After reading their posts and watching interviews with Dario it's abundantly clear that they view Chinese-lab distillation of US frontier models as a threat to US national security. You can argue with them about whether that is true, but not whether distillation is real.
What accounts for the difference between your attitude that distillation is no big deal, "common practice," yet Anthropic sees as it as a huge threat?
Why not just tell people, "To defend our ability to be competitive in our industry, we ask that you do not use Claude or any of our models to independently perform research on large language models or any of its related architectures or technologies. In order to prevent this violation of the Terms of Service, we have trained Claude Fable to deny any requests or prompts which involve frontier AI research."
It’s an act/theatre/phony today that regulating output makes any difference at all to security.
The LLM vendors should simply say that they make no judgement and that open systems help defenders better defend against attackers, which is true.
Companies do this sort of stuff when they think their customers have no choice. It’s sad Claude so quickly exploited its success to enshittify itself.
"This information is too dangerous for you, so we'll just hold on to it.."
Thanks big brother, super anthropic of you!
The internet of '95 is looking back at us, with tears in its eyes.
And Fable is cracked. Way better than anything, and the biggest improvements are on the scariest subjects.
So given the state of the world at the moment, and the number of software patches we're barely keeping up with... I'm thankful that they're not making it worse.
(Admittedly it was buried pretty deep in that 300+ page PDF, but they did at least disclose it.

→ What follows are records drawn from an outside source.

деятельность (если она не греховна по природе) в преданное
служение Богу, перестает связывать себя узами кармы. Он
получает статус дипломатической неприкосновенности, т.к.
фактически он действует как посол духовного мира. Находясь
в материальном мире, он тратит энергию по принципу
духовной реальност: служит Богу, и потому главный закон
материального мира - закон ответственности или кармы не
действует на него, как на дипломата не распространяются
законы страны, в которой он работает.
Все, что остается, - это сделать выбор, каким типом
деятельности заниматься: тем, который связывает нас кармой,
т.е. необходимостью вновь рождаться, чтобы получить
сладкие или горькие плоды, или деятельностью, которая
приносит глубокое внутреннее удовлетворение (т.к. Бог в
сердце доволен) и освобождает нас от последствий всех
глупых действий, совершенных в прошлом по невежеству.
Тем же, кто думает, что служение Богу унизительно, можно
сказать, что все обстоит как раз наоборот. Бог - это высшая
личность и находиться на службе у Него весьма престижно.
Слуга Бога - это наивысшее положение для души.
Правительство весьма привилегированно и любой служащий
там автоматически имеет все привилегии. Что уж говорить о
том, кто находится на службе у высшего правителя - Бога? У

If they hadn't I imagine it would have taken quite some time for the research community to figure out what was going on.)
And to be clear, this isn't the safeguard where the model is explicitly downgraded to Opus, but rather where the Fable/Mythos model's "effectiveness" is transparently "limited" via "prompt modification, steering vectors, or parameter-efficient fine-tuning (PEFT)".
[0]: https://web.archive.org/web/20260609173222/https://www.anthr...
[1]: https://simonwillison.net/2026/Jun/10/if-claude-fable-stops-...
They could have simply told people "we do not permit using Claude models to perform frontier AI research," which is defensible from a policy point of view. This particular usage of their products requires no deception, nor hiding information prevent abuse.
However, instead, they chose for some reason to publicly display a morally poor way to execute a reasonable business decision (preventing abuse, defending your business interests, etc.)